Mental health is the capacity to review independently one’s mental state as it is perceived by others.
One may have the capacity to review independently one’s mental state as it is perceived by others, but one may choose not to use it.
Blushing signals that one cares about how one is perceived by others.

Theory of mind, mentalization, and empathy are indices of a subject’s imagination that do not require the subject to imagine the subject as object.

In game theory, one reviews independently one’s choices as they are perceived by others.

Regression is when an adult chooses to behave like an adolescent or a child. Regression may be a response to feeling condescended or patronised, or it may be a move in sexual negotiations. The regressed person has the capacity to recognise, discuss and stop the regressed behaviour.
Habitats and workplaces can be scaled in their tolerance of regression, given the spectrum of their responses. The regressed wish to be the centre of attention may produce maladaptive stimuli.
Divorce sets limits on the tolerance of regression.
When social principles are used as excuses for adult irresponsibility, immediate zero tolerance of regression should follow.
In a busy hospital casualty department, signs that distinguish regression from depression and anxiety are occasional sidelong glances to see what effect is being had, the absence of lachrymosity, a voice that does not quaver, and a coarse tremor of the hands.
Pseudo-conversation is an example of regression.
Holidays are times of regression.

Mental health fluctuates over time within individuals. The timescale of the fluctuations may be ultradian, circadian, hebdomadal, lunar or seasonal.
How long does an episode of lack of mental health last; seconds, minutes, hours, days, weeks, months, years?
Emotionality is a major cause of fluctuations in mental health.

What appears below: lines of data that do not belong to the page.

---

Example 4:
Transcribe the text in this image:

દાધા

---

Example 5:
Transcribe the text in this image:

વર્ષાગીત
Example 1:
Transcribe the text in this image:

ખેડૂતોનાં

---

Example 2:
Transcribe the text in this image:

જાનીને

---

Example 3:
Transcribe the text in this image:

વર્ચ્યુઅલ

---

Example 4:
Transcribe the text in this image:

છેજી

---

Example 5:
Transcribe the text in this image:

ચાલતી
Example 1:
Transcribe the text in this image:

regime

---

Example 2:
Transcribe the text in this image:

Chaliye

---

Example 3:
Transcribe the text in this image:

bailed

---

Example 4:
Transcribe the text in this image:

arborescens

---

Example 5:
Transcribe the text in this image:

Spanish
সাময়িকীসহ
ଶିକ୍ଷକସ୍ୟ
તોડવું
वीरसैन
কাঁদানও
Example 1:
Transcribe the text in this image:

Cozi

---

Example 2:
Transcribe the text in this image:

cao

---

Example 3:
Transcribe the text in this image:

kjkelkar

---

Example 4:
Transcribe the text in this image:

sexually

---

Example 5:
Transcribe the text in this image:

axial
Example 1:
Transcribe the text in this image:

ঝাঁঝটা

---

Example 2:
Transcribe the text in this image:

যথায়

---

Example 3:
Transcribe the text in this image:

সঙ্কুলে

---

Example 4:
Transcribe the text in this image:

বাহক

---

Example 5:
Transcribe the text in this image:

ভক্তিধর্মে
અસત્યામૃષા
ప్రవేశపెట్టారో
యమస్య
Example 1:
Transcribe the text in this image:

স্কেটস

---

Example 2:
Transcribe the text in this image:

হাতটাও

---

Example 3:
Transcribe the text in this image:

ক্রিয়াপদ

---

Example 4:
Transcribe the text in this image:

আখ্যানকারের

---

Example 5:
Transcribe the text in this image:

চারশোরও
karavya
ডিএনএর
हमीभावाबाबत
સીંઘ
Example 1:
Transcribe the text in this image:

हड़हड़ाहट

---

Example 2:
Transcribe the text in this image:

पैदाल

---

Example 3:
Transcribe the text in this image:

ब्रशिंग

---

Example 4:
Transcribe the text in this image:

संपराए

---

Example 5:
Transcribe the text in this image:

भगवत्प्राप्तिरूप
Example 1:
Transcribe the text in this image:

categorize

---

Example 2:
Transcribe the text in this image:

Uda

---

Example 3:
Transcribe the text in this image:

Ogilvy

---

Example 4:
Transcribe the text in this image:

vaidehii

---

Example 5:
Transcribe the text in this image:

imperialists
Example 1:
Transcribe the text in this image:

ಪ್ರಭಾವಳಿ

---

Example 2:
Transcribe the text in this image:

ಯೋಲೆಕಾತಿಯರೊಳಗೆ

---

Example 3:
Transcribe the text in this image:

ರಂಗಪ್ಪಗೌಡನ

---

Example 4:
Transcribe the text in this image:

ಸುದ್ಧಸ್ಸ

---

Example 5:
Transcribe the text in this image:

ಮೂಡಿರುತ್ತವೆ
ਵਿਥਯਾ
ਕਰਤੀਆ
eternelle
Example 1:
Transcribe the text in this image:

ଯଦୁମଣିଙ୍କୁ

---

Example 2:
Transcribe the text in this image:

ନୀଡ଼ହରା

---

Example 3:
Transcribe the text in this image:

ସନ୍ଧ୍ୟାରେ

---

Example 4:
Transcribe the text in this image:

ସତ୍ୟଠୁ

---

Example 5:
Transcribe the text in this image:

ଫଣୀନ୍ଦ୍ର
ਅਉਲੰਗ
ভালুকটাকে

Mental health is scaled downwards from mental illness, instead of being scaled upwards from a necessary and sufficient condition for mental health, which contributes to the high threshold for lack of mental health.
In England, the threshold for lack of mental health is unlikely to change because of the reluctance to ask the Churchillian question: “Why is this person behaving in this way, in this place, at this time?”, irrespective of that person’s social status and of the organisations to which that person belongs. Norman Bettison, who defamed the dead, was made Sir Norman Bettison.
Definitions of mental health without discussion of necessary and sufficient conditions for mental health lack scholarship.
Membership of organisations may buffer fluctuations in mental health, but the organisations become vulnerable, as shown recently by Yorkshire Cricket Club and the Marylebone Cricket Club.
Organisations become vulnerable when members talk too much to each other and not enough to those in other organisations. Jargon and neologisms are warning signs, for example, the ‘bazball’ of english cricket. The famous experiment by Libet (1983) captured the lack of imagination of a great many people, in spite of the sophomoric error of presuming that because a motor behaviour followed electrical activity, it was causally related to that electrical activity. Within organisations, modules can become information silos.

Variation within individuals is a source of error in supposedly scientific studies, and in models of human behaviour. “Evidence for Joint Encoding of Motion and Disparity in Human Visual Perception” was published in the Journal of Neurophysiology in 2008, 100(6) 3117-3133, and gave no information about the human participants, which was inadvertent social information about the researchers, the reviewers and the editor: Google counted 25 citations in 18 years.

The lack of a description of mental health has limited sexual selection, because young people have not known what they should be looking for.

The social media are monitors for lack of mental heath. Perhaps relatedly, there has been an increase in explanatory references to mental health, but these lack consensus. The decline in the marriage rate is consistent with perceived uncertainty about the effects of marriage on one’s mental health.